● **Exercises**:
1. In the Mercury Solr index task page, which elements did Skye Roseboom suggest stripping from fullText to avoid indexing large data sets?
2. Write the next part of the Mercury Solr index task page, picking up right after its last sentence.

● **Passage provided**:
--*--
Task #2295
Story #1386: Generation of SOLR index for Mercury
Update fullText field in solr schema.xml
100%
Description
Need to ensure that "fullText" field with all text in the XML document (excluding element names).
copyField destination. replace 'text' field with fullText? Existing fullText used?
History
#1 Updated by Skye Roseboom almost 13 years ago
- Status changed from New to In Progress
#2 Updated by Skye Roseboom almost 13 years ago
Consider stripping //dataset/dataTable elements from fullText to avoid indexing large data sets.
#3 Updated by Skye Roseboom almost 13 years ago
Further clarification from mercury folk (Jim Green):
The fullText field is populated by building a string
which contains all of the contents.
The caveat here is that most of the fgdc files are relatively small,
and these do NOT contain actual data.
As for filtering, not much. Just some cleanup of artifacts from the
harvesting process. We remove all of the tags, and anything which is
part of a "<!\[CDATA\[" block.
This is all done with some low-level java, since we had performance
issues using any of the DOM libraries for manipulating the xml.
--*--
● **Data lines**:
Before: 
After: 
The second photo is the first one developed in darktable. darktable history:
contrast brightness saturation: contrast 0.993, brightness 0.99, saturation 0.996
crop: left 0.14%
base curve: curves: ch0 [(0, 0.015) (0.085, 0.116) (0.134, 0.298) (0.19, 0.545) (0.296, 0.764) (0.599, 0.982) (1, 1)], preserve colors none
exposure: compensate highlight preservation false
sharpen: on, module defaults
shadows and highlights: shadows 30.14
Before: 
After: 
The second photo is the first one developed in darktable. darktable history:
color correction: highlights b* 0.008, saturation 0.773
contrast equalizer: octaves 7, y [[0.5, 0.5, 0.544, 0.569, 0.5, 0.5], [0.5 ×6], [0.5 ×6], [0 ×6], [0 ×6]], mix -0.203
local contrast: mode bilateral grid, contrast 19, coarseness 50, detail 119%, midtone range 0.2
--*--
● **Final answers**:
1. The //dataset/dataTable elements.

2.
#4 Updated by Skye Roseboom almost 13 years ago
Since tags and element names are not part of the fullText field, Ive re-implemented this as a copyField that accumulates the text from science metadata fields. (rather than creating and maintaining a class to strip tags, CDATA blocks, and dataTables).
#5 Updated by Skye Roseboom almost 13 years ago
- Status changed from In Progress to Closed
#6 Updated by Skye Roseboom almost 13 years ago
Skye Roseboom wrote:
Since tags and element names are not part of the fullText field, Ive re-implemented this as a copyField that accumulates the text from science metadata fields. (rather than creating and maintaining a class to strip tags, CDATA blocks, and dataTables).
Also it appears that mercury actually queries the 'text' field, not 'fullText'.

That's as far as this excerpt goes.